> [Job]: Put the lines of the data below, starting at the line that contains "personnel dans les" and ending at the line that contains "dans les paramètres", into a JSON list of strings with one string per line, including both of those lines and leaving out any blank lines.

- Opening Delimiter -

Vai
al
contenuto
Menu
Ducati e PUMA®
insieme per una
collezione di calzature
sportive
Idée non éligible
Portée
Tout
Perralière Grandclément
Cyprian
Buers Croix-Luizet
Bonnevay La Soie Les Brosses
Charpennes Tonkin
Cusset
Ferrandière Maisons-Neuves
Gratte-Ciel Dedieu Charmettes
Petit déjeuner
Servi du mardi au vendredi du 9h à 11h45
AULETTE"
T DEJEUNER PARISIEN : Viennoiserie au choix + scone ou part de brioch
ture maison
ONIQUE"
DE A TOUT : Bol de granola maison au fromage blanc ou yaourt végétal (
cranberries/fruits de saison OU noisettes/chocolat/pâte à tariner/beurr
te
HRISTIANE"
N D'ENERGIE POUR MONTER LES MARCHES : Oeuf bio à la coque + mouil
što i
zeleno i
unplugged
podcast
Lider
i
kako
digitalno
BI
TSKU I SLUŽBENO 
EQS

- Closing Delimiter -
- Opening Delimiter -

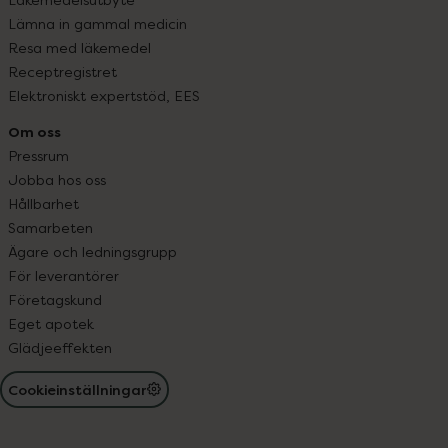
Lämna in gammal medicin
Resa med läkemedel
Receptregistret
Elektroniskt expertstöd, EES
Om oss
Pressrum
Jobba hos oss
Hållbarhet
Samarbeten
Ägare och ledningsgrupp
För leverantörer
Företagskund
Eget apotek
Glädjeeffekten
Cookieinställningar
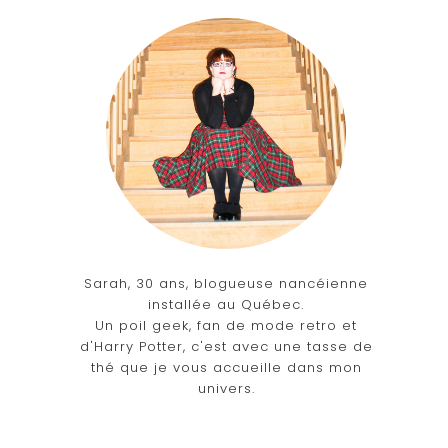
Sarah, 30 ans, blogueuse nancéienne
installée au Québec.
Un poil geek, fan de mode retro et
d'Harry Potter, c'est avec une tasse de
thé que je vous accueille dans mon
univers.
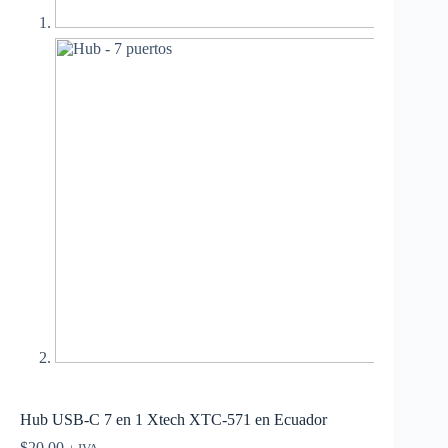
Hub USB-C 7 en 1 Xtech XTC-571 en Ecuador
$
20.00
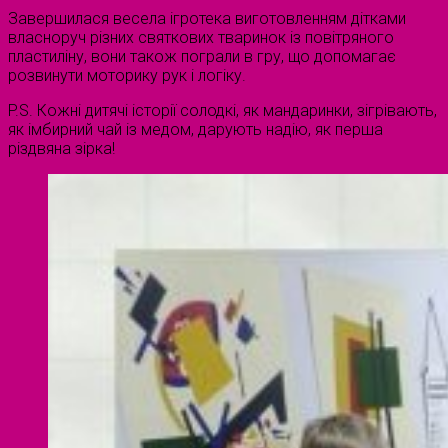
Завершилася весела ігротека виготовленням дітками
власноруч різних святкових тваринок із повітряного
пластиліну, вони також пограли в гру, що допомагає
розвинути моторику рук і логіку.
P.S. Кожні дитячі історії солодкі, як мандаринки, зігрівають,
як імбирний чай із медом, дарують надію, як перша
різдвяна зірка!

- Closing Delimiter -
- Opening Delimiter -

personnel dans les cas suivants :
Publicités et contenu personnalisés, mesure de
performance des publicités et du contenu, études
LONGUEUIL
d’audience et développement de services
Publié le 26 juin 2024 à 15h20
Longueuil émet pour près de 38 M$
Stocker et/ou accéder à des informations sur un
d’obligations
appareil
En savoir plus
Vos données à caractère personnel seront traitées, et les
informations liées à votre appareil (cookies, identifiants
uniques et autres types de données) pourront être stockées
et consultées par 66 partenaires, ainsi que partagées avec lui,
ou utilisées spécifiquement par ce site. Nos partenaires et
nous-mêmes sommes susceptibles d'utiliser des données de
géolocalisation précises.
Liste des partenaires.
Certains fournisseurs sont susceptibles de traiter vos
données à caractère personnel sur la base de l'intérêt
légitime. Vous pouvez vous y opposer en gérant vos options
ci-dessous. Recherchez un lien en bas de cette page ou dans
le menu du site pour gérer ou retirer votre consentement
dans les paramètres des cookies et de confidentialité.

- Closing Delimiter -

> [Answer section]:
[
  "personnel dans les cas suivants :",
  "Publicités et contenu personnalisés, mesure de",
  "performance des publicités et du contenu, études",
  "LONGUEUIL",
  "d’audience et développement de services",
  "Publié le 26 juin 2024 à 15h20",
  "Longueuil émet pour près de 38 M$",
  "Stocker et/ou accéder à des informations sur un",
  "d’obligations",
  "appareil",
  "En savoir plus",
  "Vos données à caractère personnel seront traitées, et les",
  "informations liées à votre appareil (cookies, identifiants",
  "uniques et autres types de données) pourront être stockées",
  "et consultées par 66 partenaires, ainsi que partagées avec lui,",
  "ou utilisées spécifiquement par ce site. Nos partenaires et",
  "nous-mêmes sommes susceptibles d'utiliser des données de",
  "géolocalisation précises.",
  "Liste des partenaires.",
  "Certains fournisseurs sont susceptibles de traiter vos",
  "données à caractère personnel sur la base de l'intérêt",
  "légitime. Vous pouvez vous y opposer en gérant vos options",
  "ci-dessous. Recherchez un lien en bas de cette page ou dans",
  "le menu du site pour gérer ou retirer votre consentement",
  "dans les paramètres des cookies et de confidentialité."
]